I have 50 bills of 20\$ and 20 bills of 50\$ and 10 bills of 100\$. With how many ways a bank machine could make the 1500\$ ?

what I think is :as the cofficient of $x^{1500}$ in $(1+x+x^2+\ldots+x^{1000})^3$

Answer 1

First note that you can't have a lone \$50 bill - they must always be paired with another to make a multiple of \$100. Then the same applies to \$20 bills, except they need to appear in packs of $5$, again to make a \$100 bundle.

This simplifies the issue considerably, since now you have 3 stacks of $10$ items: \$100 bills, \$50 pairs, \$20 bundles, with each item worth \$100.

So now it's a division with limits. We can enumerate picking $15$ items from $3$ classes with $\binom {15+2}2$. Then we can remove all cases when we pick more of than one class than the $10$ allowed by allocating $11$ items to each class in turn and counting how we can divide the remaining $4$ items.

So the result is $\binom {17}{2}-3\binom {6}{2}$.

Answer 2

To keep numbers small let's divide the note values by $10$ so we have $50$ of $2$, $20$ of $5$ and $10$ of $10$ and want to make $150$. Because the other two denominations and the target amount are divisible by $5$, in all ways of making $150$ the number of $2$ notes must be a multiple of $5$, so effectively we have $10$ notes of $10$ but in a different kind – think different series of notes. Then, by the same logic, the number of $5$ notes used must be even, so it is like $10$ notes of $10$ in a third kind. Now we can divide note values by $10$ again, leading to the ultimate reduced question:

What is the number of integer solutions to $a+b+c=15$ where $0\le a,b,c\le10$?

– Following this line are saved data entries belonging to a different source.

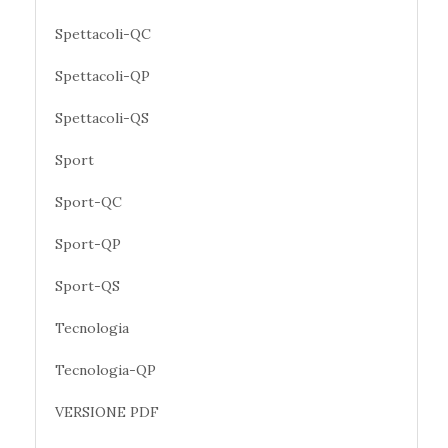
Spettacoli-QC
Spettacoli-QP
Spettacoli-QS
Sport
Sport-QC
Sport-QP
Sport-QS
Tecnologia
Tecnologia-QP
VERSIONE PDF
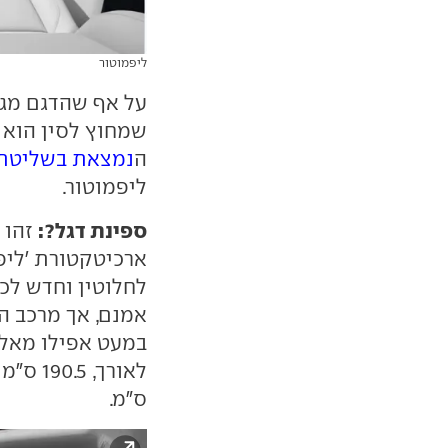
ליפמוטור
על אף שהדגם מגי
שמחוץ לסין הוא 
ה
נמצאת בשליטת
ליפמוטור.
ספינת דגל?:
זהו 
לחלוטין וחדש לכ
ס"מ.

We count the number of ways with no upper limit on the variables, which is $\binom{15+3-1}{3-1}=136$, then subtract the number of ways where one of the variables is at least $10$: three times the number of nonnegative integer solutions to $a+b+c=4$, equalling $45$. Thus the final answer is $91$: there are $91$ ways for the ATM to dispense \$1500.